● Exercise brief
Check every line of the entries for "assinaturas", and copy the lines that hold it.

* * * *

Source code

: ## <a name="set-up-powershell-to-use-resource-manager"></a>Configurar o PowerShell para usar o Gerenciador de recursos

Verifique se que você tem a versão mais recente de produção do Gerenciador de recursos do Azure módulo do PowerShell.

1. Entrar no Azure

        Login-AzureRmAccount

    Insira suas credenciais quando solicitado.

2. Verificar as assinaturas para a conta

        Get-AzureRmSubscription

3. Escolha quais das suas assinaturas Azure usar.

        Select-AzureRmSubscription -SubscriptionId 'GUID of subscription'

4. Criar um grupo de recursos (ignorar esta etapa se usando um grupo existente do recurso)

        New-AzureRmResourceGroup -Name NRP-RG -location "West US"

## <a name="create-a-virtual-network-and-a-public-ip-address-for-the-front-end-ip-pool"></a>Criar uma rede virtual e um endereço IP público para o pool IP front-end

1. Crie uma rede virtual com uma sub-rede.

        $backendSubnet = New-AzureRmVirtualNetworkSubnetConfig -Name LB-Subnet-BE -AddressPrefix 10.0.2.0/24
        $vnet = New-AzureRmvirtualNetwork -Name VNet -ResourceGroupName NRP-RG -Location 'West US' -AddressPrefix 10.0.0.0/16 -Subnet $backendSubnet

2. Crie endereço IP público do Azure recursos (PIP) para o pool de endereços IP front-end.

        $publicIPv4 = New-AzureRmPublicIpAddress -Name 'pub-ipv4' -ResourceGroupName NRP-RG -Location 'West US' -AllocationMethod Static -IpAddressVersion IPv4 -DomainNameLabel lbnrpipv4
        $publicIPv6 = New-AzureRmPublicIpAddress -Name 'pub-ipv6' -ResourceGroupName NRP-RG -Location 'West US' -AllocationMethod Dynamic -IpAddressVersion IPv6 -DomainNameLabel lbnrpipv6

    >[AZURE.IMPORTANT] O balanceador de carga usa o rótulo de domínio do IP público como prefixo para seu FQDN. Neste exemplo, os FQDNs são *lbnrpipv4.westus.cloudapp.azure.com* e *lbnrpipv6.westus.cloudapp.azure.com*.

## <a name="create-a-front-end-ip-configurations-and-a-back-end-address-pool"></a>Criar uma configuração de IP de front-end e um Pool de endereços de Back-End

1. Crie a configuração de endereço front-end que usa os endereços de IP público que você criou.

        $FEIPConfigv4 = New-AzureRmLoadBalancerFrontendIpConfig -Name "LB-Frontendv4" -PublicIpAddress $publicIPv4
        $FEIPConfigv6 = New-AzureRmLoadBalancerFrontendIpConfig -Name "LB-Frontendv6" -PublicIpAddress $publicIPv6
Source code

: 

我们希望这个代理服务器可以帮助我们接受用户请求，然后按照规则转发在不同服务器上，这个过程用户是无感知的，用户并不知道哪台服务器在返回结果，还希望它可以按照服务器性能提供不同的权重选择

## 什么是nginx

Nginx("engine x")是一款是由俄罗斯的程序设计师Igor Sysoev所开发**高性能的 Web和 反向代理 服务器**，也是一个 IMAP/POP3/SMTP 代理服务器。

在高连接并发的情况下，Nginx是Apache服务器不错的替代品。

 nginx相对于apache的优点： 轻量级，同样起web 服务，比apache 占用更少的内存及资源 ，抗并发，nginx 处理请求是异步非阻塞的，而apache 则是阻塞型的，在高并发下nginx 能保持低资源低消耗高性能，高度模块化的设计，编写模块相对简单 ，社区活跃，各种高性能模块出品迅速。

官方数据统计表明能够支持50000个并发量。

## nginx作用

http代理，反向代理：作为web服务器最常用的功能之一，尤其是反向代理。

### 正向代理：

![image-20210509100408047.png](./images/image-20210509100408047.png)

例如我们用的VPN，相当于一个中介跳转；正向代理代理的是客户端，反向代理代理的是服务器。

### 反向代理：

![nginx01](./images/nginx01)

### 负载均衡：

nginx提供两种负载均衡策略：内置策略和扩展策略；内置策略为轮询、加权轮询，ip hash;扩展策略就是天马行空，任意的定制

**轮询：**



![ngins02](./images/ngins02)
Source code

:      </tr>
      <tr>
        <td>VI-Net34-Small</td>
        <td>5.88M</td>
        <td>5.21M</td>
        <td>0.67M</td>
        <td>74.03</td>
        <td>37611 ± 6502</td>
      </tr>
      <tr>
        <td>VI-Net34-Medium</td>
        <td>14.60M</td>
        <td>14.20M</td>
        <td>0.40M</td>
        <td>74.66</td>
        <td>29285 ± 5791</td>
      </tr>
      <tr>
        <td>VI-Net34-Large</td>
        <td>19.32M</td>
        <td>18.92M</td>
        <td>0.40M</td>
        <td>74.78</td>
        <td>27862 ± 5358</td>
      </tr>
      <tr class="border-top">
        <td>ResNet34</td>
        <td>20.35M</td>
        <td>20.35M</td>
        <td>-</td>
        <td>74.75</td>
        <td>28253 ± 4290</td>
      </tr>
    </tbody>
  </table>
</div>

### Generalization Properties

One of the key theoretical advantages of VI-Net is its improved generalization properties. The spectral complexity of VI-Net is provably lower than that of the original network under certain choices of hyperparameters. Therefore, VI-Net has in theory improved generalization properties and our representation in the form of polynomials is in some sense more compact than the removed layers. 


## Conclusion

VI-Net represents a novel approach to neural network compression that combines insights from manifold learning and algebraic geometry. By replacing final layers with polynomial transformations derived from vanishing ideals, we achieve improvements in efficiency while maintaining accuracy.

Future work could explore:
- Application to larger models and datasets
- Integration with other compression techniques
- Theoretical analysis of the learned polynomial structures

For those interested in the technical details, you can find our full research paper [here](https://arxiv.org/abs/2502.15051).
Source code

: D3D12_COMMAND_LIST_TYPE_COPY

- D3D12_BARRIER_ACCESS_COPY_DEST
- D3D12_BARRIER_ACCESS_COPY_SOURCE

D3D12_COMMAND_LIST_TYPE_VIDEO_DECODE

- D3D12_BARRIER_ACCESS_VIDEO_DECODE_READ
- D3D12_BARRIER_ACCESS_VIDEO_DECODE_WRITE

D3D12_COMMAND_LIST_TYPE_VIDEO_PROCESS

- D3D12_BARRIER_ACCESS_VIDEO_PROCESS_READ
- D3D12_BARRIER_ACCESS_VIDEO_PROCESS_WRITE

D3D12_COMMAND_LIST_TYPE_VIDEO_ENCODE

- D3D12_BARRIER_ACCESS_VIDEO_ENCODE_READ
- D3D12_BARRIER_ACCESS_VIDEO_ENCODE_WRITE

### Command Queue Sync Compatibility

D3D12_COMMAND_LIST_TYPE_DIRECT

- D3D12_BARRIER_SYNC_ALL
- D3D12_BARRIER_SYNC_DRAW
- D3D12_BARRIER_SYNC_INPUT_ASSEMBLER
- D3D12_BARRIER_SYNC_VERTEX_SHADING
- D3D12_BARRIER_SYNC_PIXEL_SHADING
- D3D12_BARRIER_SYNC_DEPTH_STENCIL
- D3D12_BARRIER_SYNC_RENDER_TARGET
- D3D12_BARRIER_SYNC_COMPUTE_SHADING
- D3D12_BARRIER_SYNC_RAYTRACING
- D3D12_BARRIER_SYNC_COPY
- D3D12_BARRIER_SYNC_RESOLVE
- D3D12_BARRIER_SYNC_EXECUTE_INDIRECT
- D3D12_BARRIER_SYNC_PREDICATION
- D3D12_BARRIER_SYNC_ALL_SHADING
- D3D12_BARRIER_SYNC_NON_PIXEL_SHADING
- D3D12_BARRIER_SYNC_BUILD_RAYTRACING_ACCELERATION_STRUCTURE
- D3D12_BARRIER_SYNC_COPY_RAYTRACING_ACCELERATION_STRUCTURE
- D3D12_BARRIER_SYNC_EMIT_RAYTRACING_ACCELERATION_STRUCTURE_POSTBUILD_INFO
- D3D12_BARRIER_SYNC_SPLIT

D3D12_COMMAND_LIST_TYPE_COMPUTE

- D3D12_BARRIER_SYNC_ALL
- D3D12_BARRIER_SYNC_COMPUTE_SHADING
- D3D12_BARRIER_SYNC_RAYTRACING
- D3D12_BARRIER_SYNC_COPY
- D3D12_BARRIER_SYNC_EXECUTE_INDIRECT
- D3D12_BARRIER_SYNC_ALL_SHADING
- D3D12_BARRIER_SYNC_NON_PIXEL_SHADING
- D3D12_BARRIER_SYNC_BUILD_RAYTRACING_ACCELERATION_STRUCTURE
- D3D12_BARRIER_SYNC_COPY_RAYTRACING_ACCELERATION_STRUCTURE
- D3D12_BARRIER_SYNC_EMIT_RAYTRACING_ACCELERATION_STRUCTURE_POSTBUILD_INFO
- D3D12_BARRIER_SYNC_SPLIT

* * * *

● Task response
2. Verificar as assinaturas para a conta
3. Escolha quais das suas assinaturas Azure usar.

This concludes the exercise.